High-definition imaging gets new detector technology for faster speed and greater afterglow performance

By Gene Saragnese | November 1, 2008
Mr. Saragnese is vice president and general manager of Global CT and Molecular Imaging for GE Healthcare.

Our vision for the future of CT here at GE Healthcare revolves around one central question. If clinicians struggle to see anatomy or pathology, how can they make a confident diagnosis?

While today's coverage and temporal resolution in CT are more than adequate to handle most CT exams (80% are of the head, abdomen, or pelvis), better image quality and lower dose both benefit the patients undergoing these procedures.

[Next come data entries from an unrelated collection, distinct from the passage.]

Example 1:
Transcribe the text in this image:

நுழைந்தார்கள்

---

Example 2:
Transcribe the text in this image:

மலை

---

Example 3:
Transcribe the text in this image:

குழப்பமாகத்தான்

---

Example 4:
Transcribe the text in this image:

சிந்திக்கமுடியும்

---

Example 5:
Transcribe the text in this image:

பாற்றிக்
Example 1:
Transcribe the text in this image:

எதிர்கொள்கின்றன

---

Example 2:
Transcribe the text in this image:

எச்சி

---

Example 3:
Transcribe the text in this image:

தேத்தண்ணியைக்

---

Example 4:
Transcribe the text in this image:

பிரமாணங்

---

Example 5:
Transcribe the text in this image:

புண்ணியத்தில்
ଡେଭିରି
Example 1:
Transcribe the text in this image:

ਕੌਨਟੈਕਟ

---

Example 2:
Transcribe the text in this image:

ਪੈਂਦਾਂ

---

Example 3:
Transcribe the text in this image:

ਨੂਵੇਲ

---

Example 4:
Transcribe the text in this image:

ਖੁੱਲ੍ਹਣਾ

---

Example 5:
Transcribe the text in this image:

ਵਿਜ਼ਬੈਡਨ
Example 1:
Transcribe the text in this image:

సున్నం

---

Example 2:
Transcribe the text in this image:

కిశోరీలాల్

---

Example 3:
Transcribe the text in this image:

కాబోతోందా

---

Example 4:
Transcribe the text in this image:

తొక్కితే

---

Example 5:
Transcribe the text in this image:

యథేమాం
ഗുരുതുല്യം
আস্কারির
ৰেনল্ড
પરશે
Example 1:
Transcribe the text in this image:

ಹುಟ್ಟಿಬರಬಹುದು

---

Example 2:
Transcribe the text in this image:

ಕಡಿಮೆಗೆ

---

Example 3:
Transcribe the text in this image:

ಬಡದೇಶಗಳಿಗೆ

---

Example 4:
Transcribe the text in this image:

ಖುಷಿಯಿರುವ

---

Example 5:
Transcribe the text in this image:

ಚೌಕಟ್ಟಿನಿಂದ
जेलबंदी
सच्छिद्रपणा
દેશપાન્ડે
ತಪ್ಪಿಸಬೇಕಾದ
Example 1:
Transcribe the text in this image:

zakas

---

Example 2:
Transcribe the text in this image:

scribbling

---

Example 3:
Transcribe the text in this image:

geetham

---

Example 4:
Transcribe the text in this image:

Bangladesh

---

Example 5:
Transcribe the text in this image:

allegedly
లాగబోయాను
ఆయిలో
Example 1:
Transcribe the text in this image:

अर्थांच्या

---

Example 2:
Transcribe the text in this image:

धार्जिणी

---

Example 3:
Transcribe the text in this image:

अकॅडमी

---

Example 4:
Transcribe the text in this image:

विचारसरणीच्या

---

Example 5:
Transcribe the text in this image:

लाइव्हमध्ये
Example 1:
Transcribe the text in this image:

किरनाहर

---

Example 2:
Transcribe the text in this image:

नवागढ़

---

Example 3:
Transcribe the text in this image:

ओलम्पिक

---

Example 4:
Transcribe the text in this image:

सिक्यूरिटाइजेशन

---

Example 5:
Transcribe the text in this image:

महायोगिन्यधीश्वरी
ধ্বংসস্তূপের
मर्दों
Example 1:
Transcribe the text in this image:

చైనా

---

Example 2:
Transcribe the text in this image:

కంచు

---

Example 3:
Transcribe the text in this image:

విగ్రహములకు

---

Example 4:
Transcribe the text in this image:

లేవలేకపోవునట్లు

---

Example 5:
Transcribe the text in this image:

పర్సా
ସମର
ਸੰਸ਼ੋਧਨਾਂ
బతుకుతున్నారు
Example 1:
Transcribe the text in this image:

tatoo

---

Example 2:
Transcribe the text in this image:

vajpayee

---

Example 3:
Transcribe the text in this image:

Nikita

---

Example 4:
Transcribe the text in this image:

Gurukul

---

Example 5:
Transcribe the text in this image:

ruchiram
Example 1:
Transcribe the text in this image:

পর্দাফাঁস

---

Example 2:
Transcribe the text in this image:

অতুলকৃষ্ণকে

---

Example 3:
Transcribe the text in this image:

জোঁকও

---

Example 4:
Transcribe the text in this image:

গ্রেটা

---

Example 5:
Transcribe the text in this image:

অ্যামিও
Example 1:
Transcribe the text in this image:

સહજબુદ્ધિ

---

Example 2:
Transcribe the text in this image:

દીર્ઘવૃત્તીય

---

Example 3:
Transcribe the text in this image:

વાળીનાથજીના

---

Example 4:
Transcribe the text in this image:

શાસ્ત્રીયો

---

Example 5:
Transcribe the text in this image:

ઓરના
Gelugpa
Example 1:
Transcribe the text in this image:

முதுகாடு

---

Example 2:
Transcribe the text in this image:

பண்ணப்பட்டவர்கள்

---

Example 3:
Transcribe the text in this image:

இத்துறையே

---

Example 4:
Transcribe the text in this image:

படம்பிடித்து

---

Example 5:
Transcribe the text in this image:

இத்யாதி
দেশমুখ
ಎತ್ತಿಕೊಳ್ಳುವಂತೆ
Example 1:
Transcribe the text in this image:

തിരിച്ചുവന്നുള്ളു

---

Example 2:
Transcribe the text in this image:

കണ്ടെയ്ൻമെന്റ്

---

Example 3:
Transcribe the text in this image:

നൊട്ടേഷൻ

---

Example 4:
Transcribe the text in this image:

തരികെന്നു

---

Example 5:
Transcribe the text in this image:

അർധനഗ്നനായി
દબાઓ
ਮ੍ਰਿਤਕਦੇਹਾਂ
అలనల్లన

Using feedback from our clinical partners around the world, our engineers have created an entirely new imaging system, one that powers our latest innovation, the LightSpeed CT750 HD. One of the key innovations in this scanner is the Gemstone detector, containing the first advancement to CT scintillators in 20 years. Built using garnet gemstones, this scintillator advances primary speed and afterglow performance, enabling resolution increases of up to 33% through the body and up to 47% in cardiac imaging over today's industry standard. The high-definition image quality generated by the LightSpeed CT750 HD improves soft-tissue contrast, thereby aiding the ability to visualize small structures.

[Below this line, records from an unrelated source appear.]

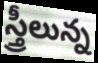
స్త్రీలున్న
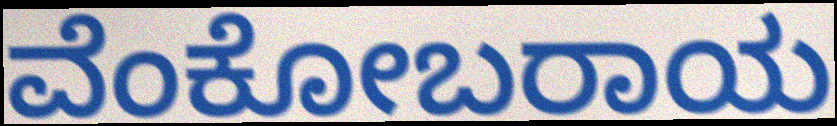
ವೆಂಕೋಬರಾಯ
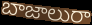
బాజాలురా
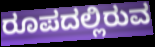
ರೂಪದಲ್ಲಿರುವ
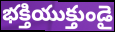
భక్తియుక్తుండై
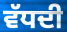
ਵੱਧਦੀ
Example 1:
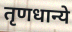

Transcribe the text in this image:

तृणधान्ये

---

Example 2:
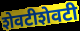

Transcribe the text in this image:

शेवटीशेवटी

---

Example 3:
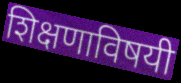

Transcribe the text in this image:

शिक्षणाविषयी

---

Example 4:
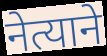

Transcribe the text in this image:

नेत्याने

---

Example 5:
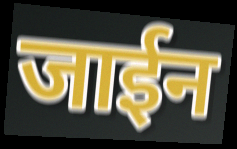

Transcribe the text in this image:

जाईन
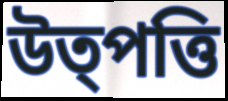
উত্পত্তি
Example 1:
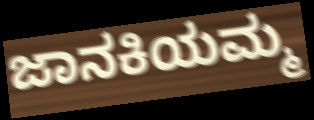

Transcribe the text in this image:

ಜಾನಕಿಯಮ್ಮ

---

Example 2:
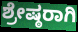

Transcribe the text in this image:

ಶ್ರೇಷ್ಠರಾಗಿ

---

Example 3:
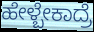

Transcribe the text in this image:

ಹೇಳ್ಬೇಕಾದ್ರೆ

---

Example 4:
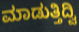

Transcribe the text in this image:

ಮಾಡುತ್ತಿದ್ವಿ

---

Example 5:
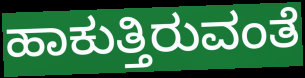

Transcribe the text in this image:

ಹಾಕುತ್ತಿರುವಂತೆ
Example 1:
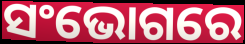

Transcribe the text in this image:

ସଂଭୋଗରେ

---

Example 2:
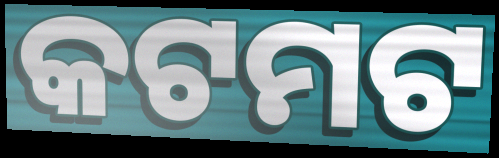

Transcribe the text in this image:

କଟମଟ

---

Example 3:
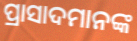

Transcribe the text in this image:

ପ୍ରାସାଦମାନଙ୍କ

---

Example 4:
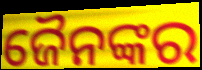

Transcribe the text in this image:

ଜୈନଙ୍କର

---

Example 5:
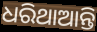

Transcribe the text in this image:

ଧରିଥାଆନ୍ତି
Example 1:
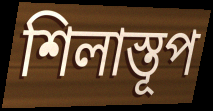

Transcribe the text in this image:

শিলাস্তূপ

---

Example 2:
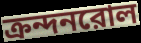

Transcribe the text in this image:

ক্রন্দনরোল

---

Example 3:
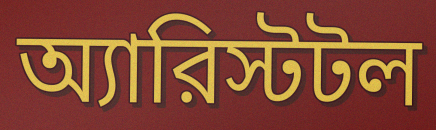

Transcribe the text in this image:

অ্যারিস্টটল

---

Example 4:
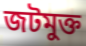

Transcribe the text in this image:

জটমুক্ত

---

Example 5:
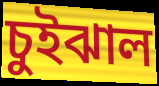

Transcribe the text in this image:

চুইঝাল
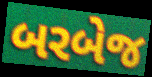
બરબેજ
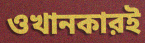
ওখানকারই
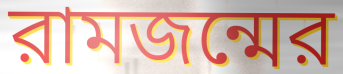
রামজন্মের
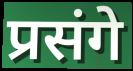
प्रसंगे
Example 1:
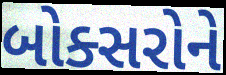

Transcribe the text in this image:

બોક્સરોને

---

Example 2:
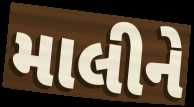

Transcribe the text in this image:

માલીને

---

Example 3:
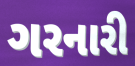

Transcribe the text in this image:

ગરનારી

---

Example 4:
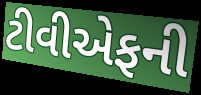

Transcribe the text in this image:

ટીવીએફની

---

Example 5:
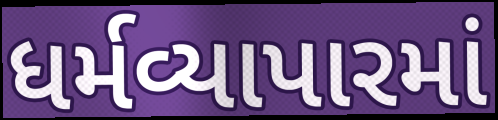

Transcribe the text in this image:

ધર્મવ્યાપારમાં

In cardiac imaging, high definition reduces calcium blooming, enhances in-stent visualization, and more accurately quantifies stenosis. Gemstone technology is an example of the investment we are making in research and development so that physicians can see more of the diagnostic landscape staring at them on the screen. It also reflects our philosophy that to know more of the diagnostic landscape requires more than just adding slices to a CT scanner. Another offshoot of this philosophy and the resulting technology is our research into gemstone spectral imaging. This single-source spectral imaging technology shows promise for meaningful material discrimination while reducing such common problems as beam hardening and metal artifacts that impede radiologists today.

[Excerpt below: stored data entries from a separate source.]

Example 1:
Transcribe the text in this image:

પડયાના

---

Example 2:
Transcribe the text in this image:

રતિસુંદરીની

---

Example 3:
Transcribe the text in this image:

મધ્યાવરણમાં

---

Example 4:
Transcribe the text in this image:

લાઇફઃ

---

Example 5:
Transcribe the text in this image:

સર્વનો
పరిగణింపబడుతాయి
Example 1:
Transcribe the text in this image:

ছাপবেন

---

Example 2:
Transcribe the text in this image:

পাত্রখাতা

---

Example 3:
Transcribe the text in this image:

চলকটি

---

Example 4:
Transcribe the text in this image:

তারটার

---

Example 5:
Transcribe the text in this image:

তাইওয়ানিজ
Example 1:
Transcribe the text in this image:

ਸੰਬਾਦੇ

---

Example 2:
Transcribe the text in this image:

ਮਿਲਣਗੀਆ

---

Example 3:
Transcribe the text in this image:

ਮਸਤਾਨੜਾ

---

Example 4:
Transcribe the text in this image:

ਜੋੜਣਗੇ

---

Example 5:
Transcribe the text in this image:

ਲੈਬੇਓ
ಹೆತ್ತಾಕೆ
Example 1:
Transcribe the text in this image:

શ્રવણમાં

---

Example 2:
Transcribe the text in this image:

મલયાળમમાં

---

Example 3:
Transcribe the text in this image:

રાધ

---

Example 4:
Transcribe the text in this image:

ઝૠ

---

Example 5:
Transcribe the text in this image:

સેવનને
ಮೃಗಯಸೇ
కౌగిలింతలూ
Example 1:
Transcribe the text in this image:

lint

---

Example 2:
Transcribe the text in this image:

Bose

Our approach to LightSpeed CT750 HD spectral imaging registers images acquired using two energies at a speed 165 times faster than a dual-source CT. In addition, clinicians benefit from a 2.5 times increase in views acquired per rotation. This improves resolution and image quality across the entire field-of-view.

Knowing more comes in part from the ability to extend our coverage range for functional assessment with technologies that allow data to be captured over an area as wide as 312.5 mm. This extended-range 4D CTA information is important for support of noninvasive angiography.

While knowing more is a central focus of our R&D, and a critical component of our approach to the future of CT, acting on that knowledge without addressing radiation dose would cause us to miss one of our prime objectives: maintaining GE's position as the leader in low-dose technologies. We want our customers to not only see their images better, but to do so with a lower radiation dose. Quite simply, minimizing radiation exposure to patients is the responsible thing to do. Yet it has typically come at the cost of image quality. This is not the case with the LightSpeed CT750 HD, as the technology underlying this system improves image quality while reducing dose up to 50% across the entire body.

Better visualization will help clinicians, who receive a further boost from postprocessing technologies that segment or isolate structures, quantitatively measure these structures, and provide further characterizations to allow better diagnoses.

Seeing more of the anatomy, knowing more of the diagnostic landscape, and performing all of this with less dose is the GE CT vision and our technology development priority.